Christian: I attended the University of Manitoba with the objective of getting a Bachelor of Sciences. I studied French in order to become a language teacher some day. I don’t know exactly what set it off but I knew I was going down a path that would not allow me to enjoy my life at its fullest. I knew that what I really wanted was to build guitars. That had been my dream since I was very young. The following year, I enrolled on a three year program in Québec City where I would learn the craft. I would work here in the summer and then return to Québec. The program was very intensive but amazing at the same time. I learned how to design and build custom guitars. That will be my full time profession when I am done here. That’s about it for me…Josée?
Gerry: Josée?
Josée: I started off at UofM for a Bach in Sciences but them I took a few courses at Université de St-Boniface. I really liked it there because of the smaller class size so I transferred to USB and finished my degree there this Spring. I have all my prerequisites for medicine and physiotherapy. This winter I will have to decide where I wish to branch out and start applying to different programs.
Gerry: Why do you choose to work at Aikens year after year?
Josée: Personally, it’s because I can shut the world out. It is literally a place where you don’t have to constantly worry about things like your cell phone, your purse, your keys. You don’t have to answer your phone or emails or reply to text messages because everybody knows you are in a remote area and incommunicado. It’s nice to be disconnected and live in your own little bubble. It’s pretty surreal to be stress free for four month in a row. I know that when I leave here I will never be in a stress-free environment for that long, ever again! So I’m going to take advantage of it for as long as I can.
Gerry: That’s really a novel response to that question Josée. I would have expected that type of answer “Mr. Inner Peace” here! KIK?

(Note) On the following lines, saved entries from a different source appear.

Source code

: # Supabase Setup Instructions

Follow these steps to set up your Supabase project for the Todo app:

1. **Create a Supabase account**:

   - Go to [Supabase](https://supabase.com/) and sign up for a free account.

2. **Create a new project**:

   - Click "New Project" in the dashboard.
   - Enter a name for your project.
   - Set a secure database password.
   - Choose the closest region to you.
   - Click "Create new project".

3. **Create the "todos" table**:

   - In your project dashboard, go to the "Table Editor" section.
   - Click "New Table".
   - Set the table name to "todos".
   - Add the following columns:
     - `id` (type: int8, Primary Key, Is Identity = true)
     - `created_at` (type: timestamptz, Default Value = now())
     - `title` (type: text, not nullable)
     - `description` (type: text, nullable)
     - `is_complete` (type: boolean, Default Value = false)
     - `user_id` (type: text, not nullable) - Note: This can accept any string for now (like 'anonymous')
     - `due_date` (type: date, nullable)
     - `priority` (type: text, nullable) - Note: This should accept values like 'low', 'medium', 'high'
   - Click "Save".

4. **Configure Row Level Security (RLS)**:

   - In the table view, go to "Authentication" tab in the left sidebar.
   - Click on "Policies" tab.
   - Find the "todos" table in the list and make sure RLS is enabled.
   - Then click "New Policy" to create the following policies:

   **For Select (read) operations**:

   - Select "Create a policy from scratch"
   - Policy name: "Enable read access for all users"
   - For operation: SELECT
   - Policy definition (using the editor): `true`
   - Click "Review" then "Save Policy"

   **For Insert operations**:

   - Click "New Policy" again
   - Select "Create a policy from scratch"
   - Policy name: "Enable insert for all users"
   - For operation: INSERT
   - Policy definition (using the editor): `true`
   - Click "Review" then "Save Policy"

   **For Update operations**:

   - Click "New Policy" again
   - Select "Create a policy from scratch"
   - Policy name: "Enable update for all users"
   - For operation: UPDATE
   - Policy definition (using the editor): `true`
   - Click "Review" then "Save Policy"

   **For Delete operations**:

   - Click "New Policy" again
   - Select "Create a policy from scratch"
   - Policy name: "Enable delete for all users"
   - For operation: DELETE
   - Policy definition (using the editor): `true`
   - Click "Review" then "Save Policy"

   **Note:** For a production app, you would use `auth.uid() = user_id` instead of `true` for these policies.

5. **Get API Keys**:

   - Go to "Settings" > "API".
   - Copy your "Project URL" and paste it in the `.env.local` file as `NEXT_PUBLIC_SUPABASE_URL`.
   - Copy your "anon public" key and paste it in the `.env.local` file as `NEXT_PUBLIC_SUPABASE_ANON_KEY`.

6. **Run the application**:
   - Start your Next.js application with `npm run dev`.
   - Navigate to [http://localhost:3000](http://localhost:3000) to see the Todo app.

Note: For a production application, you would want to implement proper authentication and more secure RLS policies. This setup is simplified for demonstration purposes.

Christian: Well Gerry…maybe that’s why Josée and I are such a good fit for each other! For me it’s just working in the wilderness in an isolated location. I love the challenges of working in that environment because you have to make due and you have to be creative. There is also a “huge” sense of community here. The first year that I was here, we were welcomed and taken in by a tight knit group of people who were willing to teach us and share their knowledge and experience with us. After the first summer, I had another family here. There are a lot of things that draw me to this place. Skilled fishermen like Pat and Griffin, unbelievable finishing carpenters like Grant and MoMo, outstanding framing carpenters like Charlie and George, guys like Léo and his knowledge of just about everything, but you know what, if you were willing to learn they would do anything necessary to teach you. That is why I enjoyed being a head guide so much. It allowed me to give back and mentor some of the novices into becoming better guides and hopefully better members of this family. It is true that you’re never alone at Aikens. Josée also working here is a big draw for me?!?
Gerry: OK so we’ve come to the end and now you have to describe your personal Aikens Experience in one word.
Christian: Home…this is where I belong..a little bit…
Josée: For me it’s regroup. Here, everything in the outside world, stays in the outside. The work is hard but not complicated and you can stop thinking and regroup, refocus and refresh mentally for the next school year.
Gerry: Thanks Guys for taking the time to do this for our readers. Aikens Lake is often complimented by customers on all things staff related and this little chat will give everybody a lot of insight on how skills and values are handed down through the years.